■ ENTRIES SHOWN ■
━━━━

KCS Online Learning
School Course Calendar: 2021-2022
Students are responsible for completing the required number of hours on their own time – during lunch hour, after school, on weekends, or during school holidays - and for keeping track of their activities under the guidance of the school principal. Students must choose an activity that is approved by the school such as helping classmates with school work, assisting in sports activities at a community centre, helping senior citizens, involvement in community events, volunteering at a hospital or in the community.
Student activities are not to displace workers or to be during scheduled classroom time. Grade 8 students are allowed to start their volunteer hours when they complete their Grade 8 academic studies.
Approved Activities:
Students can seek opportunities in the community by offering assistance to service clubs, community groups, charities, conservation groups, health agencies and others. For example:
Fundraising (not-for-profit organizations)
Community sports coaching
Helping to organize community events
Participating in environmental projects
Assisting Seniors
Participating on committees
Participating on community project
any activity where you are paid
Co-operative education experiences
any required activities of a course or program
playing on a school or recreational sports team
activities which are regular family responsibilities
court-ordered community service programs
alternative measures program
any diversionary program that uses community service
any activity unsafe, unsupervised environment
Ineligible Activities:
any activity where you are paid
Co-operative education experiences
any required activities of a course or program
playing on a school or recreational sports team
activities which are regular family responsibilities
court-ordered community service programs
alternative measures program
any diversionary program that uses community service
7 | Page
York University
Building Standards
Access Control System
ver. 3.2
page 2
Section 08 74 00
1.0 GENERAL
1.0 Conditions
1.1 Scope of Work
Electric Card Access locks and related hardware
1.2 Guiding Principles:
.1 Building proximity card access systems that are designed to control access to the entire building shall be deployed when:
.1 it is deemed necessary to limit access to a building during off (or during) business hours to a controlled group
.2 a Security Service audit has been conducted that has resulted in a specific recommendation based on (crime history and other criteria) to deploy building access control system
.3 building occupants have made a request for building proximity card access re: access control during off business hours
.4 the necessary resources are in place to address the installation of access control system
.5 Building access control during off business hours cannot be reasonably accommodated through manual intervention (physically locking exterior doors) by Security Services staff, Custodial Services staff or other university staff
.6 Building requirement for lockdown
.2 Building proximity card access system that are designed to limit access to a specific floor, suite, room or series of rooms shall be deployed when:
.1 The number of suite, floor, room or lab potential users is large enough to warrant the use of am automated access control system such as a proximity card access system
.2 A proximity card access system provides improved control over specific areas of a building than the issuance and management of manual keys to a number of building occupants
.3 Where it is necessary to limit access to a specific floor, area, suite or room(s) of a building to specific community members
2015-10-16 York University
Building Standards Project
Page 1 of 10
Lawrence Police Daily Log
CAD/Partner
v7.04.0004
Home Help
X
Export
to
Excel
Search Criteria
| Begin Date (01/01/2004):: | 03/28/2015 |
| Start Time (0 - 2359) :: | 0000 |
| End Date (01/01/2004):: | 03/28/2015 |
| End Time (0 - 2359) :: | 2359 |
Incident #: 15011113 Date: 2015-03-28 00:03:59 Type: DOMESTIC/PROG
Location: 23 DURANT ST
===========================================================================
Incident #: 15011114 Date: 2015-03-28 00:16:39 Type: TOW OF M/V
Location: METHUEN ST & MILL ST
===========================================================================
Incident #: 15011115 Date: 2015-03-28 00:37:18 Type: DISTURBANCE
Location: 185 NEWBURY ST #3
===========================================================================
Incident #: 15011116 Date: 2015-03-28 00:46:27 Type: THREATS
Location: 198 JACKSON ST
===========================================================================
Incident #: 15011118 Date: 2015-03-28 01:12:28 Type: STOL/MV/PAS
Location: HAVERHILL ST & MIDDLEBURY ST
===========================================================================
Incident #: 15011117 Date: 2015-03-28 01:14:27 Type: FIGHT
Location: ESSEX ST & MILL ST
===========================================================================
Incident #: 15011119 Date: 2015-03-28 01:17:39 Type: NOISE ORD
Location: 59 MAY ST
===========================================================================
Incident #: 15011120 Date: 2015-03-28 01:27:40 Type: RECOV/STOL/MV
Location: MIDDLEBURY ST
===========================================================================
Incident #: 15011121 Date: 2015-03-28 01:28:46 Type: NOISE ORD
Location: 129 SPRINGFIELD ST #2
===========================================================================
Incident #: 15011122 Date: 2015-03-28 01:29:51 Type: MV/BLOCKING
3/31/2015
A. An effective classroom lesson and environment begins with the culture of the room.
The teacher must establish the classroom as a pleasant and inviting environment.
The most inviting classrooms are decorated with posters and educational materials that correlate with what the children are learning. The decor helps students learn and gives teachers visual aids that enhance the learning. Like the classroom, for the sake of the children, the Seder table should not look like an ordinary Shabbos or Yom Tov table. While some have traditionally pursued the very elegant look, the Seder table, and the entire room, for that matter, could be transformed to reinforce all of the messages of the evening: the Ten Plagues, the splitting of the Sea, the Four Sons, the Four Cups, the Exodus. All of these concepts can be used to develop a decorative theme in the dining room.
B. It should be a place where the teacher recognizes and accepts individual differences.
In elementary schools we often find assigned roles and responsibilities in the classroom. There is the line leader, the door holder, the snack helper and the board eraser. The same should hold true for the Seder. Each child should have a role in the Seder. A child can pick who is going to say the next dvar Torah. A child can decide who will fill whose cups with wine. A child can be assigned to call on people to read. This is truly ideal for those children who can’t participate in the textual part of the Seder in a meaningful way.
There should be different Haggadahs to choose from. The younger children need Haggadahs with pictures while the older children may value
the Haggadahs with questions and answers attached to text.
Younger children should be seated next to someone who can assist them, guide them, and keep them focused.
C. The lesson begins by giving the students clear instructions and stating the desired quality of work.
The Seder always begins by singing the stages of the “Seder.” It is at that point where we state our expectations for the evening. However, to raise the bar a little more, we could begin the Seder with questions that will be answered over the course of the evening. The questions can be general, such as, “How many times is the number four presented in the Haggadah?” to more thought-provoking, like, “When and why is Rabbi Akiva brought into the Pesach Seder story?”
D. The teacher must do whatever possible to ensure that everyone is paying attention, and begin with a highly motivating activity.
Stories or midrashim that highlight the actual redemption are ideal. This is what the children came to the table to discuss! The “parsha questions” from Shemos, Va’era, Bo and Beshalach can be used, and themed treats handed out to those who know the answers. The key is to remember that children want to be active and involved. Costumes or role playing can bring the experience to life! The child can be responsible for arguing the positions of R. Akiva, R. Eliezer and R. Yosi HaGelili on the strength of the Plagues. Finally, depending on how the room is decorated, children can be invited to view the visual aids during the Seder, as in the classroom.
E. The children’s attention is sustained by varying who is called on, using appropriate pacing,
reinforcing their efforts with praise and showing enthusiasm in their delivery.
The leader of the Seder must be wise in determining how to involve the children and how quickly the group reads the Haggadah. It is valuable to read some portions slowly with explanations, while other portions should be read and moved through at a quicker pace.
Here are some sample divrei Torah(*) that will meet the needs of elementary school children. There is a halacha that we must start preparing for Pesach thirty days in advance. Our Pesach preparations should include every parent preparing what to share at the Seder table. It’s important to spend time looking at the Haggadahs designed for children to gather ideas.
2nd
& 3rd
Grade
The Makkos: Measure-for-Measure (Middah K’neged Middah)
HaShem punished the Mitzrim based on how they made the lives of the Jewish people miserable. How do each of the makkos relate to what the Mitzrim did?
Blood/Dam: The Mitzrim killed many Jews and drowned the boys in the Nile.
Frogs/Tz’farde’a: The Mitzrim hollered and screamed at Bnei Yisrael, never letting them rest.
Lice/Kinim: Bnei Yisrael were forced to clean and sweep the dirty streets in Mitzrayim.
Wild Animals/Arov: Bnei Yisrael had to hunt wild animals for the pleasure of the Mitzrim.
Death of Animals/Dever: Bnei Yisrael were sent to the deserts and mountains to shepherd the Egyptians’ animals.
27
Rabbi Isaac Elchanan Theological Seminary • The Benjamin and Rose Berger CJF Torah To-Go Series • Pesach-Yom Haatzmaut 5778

━━━━

■ EXERCISE DIRECTIONS ■
Go through the data and return each line where the word "York" appears.

■ TASK SOLUTION ■
York University
2015-10-16 York University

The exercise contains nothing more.